■ Tarefas do exercício ■
A - Conte as linhas das entradas em que figura a palavra "부스케츠". Indique somente esse número.
B - Prossiga o texto sobre o adiamento da leitura do acórdão do processo Vistos Gold a partir do ponto em que termina.

■ Texto para análise ■
****
No despacho, que adia a leitura da sentença de 21 de setembro para maio do próximo ano, o presidente do coletivo, Francisco Henriques, revela que, desde o fim das férias judiciais, deixou de ter exclusividade para a elaboração do acórdão, passando o magistrado a ter de realizar outros julgamentos, quer como presidente do tribunal coletivo, quer integrando outros coletivos de juízes.
Assim, o juiz considerou que se "mostra completamente impossível" elaborar o acórdão "com a complexidade subjacente" ao processo Vistos Gold até ao próximo dia 21
Além de participar agora em outros julgamentos, o juiz lembra que a isso soma-se o trabalho diário de despacho de expediente, preparação dos julgamentos a que preside, intervenção nas deliberações do tribunal coletivo e, ainda, elaboração dos acórdãos dos julgamentos por si presididos.
****
■ Entradas disponíveis ■
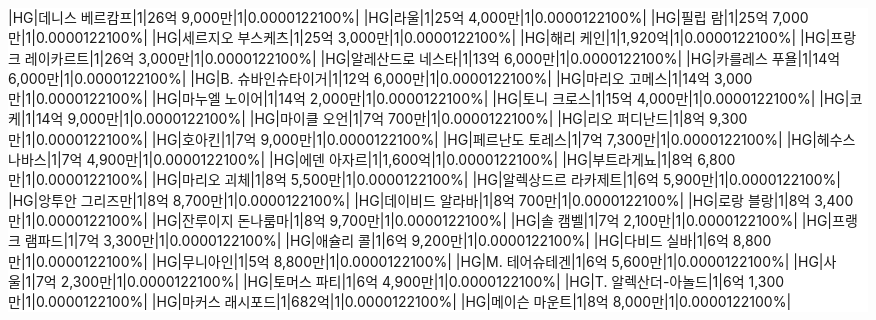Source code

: |HG|데니스 베르캄프|1|26억 9,000만|1|0.0000122100%|
|HG|라울|1|25억 4,000만|1|0.0000122100%|
|HG|필립 람|1|25억 7,000만|1|0.0000122100%|
|HG|세르지오 부스케츠|1|25억 3,000만|1|0.0000122100%|
|HG|해리 케인|1|1,920억|1|0.0000122100%|
|HG|프랑크 레이카르트|1|26억 3,000만|1|0.0000122100%|
|HG|알레산드로 네스타|1|13억 6,000만|1|0.0000122100%|
|HG|카를레스 푸욜|1|14억 6,000만|1|0.0000122100%|
|HG|B. 슈바인슈타이거|1|12억 6,000만|1|0.0000122100%|
|HG|마리오 고메스|1|14억 3,000만|1|0.0000122100%|
|HG|마누엘 노이어|1|14억 2,000만|1|0.0000122100%|
|HG|토니 크로스|1|15억 4,000만|1|0.0000122100%|
|HG|코케|1|14억 9,000만|1|0.0000122100%|
|HG|마이클 오언|1|7억 700만|1|0.0000122100%|
|HG|리오 퍼디난드|1|8억 9,300만|1|0.0000122100%|
|HG|호아킨|1|7억 9,000만|1|0.0000122100%|
|HG|페르난도 토레스|1|7억 7,300만|1|0.0000122100%|
|HG|헤수스 나바스|1|7억 4,900만|1|0.0000122100%|
|HG|에덴 아자르|1|1,600억|1|0.0000122100%|
|HG|부트라게뇨|1|8억 6,800만|1|0.0000122100%|
|HG|마리오 괴체|1|8억 5,500만|1|0.0000122100%|
|HG|알렉상드르 라카제트|1|6억 5,900만|1|0.0000122100%|
|HG|앙투안 그리즈만|1|8억 8,700만|1|0.0000122100%|
|HG|데이비드 알라바|1|8억 700만|1|0.0000122100%|
|HG|로랑 블랑|1|8억 3,400만|1|0.0000122100%|
|HG|잔루이지 돈나룸마|1|8억 9,700만|1|0.0000122100%|
|HG|솔 캠벨|1|7억 2,100만|1|0.0000122100%|
|HG|프랭크 램파드|1|7억 3,300만|1|0.0000122100%|
|HG|애슐리 콜|1|6억 9,200만|1|0.0000122100%|
|HG|다비드 실바|1|6억 8,800만|1|0.0000122100%|
|HG|무니아인|1|5억 8,800만|1|0.0000122100%|
|HG|M. 테어슈테겐|1|6억 5,600만|1|0.0000122100%|
|HG|사울|1|7억 2,300만|1|0.0000122100%|
|HG|토머스 파티|1|6억 4,900만|1|0.0000122100%|
|HG|T. 알렉산더-아놀드|1|6억 1,300만|1|0.0000122100%|
|HG|마커스 래시포드|1|682억|1|0.0000122100%|
|HG|메이슨 마운트|1|8억 8,000만|1|0.0000122100%|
****
■ Respostas às tarefas ■
A - 1

B -
O juiz assinala igualmente que, de acordo com a agenda do seu tribunal coletivo, em todas as terças, quartas e quintas-feiras e, algumas segundas-feiras, estão agendados julgamentos, com sessões de manhã e de tarde, sendo "escasso o remanescente do trabalho efetivo para se dedicar à elaboração do acórdão" do processo Vistos Gold.
"Desta forma, por via a evitar sucessivos adiamentos, ao signatário não resta outra alternativa senão a de reagendar a leitura do acórdão para uma data posterior à interrupção judicial da Páscoa", lê-se no despacho, a que a agência Lusa teve acesso.
A nova data - 17 de maio de 2019 - aponta para uma dilação temporal de 246 dias (incluindo sábados, domingos, feriados e férias judiciais), durante a qual o signatário "espera utilizar 120 dias de trabalho na elaboração do acórdão em causa".
"Embora pareça uma longa dilação, na verdade, de acordo com a planificação efetuada pelo signatário, não pode deixar de ser compreendida como uma expectativa arrojada", alerta Francisco Henriques.
O juiz presidente admite que a leitura do acórdão teria ocorrido "num prazo mais curto" caso não tivessem sido alterados os pressupostos, incluindo a questão da exclusividade.
Foi ainda determinado que do despacho fosse dado conhecimento ao Conselho Superior da Magistratura, bem como à juíza presidente da Comarca de Lisboa.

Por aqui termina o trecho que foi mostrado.